THE INPUT:
-- Opening Marker --
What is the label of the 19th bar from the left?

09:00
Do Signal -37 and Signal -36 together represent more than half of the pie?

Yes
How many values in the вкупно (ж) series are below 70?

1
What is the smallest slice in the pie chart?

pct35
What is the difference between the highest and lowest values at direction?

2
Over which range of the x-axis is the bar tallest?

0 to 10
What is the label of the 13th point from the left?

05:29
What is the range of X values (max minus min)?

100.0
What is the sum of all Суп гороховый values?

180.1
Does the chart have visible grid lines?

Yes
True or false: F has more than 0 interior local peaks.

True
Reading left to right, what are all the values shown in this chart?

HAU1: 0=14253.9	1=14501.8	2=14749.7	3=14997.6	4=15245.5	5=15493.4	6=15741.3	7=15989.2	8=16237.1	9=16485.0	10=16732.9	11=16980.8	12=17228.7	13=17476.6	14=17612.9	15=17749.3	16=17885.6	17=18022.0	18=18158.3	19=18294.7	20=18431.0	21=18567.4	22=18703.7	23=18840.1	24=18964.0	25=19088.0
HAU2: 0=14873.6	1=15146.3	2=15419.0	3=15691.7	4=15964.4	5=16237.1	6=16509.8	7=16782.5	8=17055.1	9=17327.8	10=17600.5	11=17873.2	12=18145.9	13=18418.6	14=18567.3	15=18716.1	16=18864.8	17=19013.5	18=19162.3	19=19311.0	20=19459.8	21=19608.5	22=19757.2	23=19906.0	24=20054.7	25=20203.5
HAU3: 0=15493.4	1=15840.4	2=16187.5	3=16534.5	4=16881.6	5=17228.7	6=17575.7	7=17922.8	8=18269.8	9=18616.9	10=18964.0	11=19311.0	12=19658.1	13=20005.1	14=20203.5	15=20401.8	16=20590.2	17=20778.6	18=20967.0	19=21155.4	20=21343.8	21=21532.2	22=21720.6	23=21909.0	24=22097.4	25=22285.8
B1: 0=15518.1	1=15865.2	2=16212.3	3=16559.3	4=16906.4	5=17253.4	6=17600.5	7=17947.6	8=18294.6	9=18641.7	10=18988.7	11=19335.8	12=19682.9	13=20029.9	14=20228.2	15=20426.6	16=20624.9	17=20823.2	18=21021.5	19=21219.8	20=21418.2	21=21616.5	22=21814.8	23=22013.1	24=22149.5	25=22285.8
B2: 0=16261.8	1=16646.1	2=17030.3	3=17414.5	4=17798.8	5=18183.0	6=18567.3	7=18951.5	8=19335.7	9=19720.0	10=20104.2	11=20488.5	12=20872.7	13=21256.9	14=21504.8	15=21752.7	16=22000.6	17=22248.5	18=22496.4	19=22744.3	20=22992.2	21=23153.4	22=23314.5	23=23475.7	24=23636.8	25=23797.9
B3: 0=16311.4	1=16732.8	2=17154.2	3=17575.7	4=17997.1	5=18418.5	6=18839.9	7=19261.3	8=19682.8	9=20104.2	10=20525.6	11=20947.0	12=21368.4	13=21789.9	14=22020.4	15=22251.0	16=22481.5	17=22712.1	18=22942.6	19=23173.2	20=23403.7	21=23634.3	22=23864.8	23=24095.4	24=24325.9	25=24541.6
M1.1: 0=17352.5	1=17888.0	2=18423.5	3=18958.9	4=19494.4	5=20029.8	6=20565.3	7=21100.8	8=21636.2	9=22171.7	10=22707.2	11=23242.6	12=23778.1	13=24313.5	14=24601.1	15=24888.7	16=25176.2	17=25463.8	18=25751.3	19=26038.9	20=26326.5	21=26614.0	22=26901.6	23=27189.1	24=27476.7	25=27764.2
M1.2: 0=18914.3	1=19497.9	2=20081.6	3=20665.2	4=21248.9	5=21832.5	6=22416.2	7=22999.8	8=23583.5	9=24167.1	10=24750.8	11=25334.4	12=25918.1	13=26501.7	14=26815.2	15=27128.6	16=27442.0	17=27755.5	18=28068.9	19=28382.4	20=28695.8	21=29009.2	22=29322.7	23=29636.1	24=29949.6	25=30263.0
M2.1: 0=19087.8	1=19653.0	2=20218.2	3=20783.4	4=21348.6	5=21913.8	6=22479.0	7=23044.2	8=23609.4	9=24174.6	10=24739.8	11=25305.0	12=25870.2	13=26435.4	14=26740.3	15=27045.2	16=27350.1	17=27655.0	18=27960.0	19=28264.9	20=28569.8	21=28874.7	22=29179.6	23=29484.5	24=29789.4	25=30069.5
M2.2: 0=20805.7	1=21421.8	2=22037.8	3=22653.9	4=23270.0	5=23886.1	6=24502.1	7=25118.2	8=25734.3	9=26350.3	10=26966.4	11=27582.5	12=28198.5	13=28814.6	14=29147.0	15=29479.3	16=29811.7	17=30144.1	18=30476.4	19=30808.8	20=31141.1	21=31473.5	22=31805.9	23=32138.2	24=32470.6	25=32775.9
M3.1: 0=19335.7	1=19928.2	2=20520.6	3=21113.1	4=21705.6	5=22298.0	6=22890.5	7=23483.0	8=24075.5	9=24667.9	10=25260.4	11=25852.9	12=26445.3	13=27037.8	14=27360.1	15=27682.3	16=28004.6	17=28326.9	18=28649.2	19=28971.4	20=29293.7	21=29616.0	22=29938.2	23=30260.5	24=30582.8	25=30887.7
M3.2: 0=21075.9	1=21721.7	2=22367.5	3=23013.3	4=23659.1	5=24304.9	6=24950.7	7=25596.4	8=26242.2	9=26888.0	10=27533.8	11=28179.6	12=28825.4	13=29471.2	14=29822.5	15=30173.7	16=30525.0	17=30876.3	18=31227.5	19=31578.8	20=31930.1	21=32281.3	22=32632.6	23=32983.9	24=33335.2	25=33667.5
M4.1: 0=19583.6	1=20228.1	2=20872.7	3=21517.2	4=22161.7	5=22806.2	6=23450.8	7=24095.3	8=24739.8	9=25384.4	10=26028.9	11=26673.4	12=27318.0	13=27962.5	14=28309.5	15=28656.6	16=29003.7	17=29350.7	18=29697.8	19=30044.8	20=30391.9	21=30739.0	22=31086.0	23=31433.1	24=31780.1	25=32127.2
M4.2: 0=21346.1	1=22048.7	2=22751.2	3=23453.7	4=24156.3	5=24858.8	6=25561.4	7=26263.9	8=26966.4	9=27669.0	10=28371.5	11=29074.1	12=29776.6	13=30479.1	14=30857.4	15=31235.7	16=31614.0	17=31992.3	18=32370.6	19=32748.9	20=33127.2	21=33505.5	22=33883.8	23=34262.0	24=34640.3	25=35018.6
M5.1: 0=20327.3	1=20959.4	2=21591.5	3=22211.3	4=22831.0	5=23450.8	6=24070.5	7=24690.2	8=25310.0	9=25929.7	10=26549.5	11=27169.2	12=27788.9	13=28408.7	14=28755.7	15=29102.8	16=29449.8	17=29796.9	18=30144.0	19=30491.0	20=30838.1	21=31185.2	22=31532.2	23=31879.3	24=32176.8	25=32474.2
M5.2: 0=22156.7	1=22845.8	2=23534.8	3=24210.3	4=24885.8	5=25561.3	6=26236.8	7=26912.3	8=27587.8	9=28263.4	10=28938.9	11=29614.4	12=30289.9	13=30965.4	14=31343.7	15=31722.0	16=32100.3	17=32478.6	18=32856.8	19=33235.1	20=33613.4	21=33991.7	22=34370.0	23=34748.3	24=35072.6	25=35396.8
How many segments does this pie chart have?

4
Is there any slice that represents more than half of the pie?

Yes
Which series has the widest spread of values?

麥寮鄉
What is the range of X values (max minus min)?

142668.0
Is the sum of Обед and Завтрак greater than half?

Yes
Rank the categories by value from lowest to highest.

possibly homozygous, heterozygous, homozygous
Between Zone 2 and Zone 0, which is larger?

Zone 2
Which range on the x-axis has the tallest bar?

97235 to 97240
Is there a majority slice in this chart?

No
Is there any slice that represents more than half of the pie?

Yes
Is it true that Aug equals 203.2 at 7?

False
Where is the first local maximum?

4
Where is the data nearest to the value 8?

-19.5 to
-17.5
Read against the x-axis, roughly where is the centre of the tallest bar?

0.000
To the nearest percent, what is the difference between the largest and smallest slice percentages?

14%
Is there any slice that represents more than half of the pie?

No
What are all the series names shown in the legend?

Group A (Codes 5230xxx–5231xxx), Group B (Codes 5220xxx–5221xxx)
-- Closing Marker --
Reproduce the rows verbatim, starting with the first line and going on through the line that contains "Reading left to", including that line.

ANSWER:
What is the label of the 19th bar from the left?

09:00
Do Signal -37 and Signal -36 together represent more than half of the pie?

Yes
How many values in the вкупно (ж) series are below 70?

1
What is the smallest slice in the pie chart?

pct35
What is the difference between the highest and lowest values at direction?

2
Over which range of the x-axis is the bar tallest?

0 to 10
What is the label of the 13th point from the left?

05:29
What is the range of X values (max minus min)?

100.0
What is the sum of all Суп гороховый values?

180.1
Does the chart have visible grid lines?

Yes
True or false: F has more than 0 interior local peaks.

True
Reading left to right, what are all the values shown in this chart?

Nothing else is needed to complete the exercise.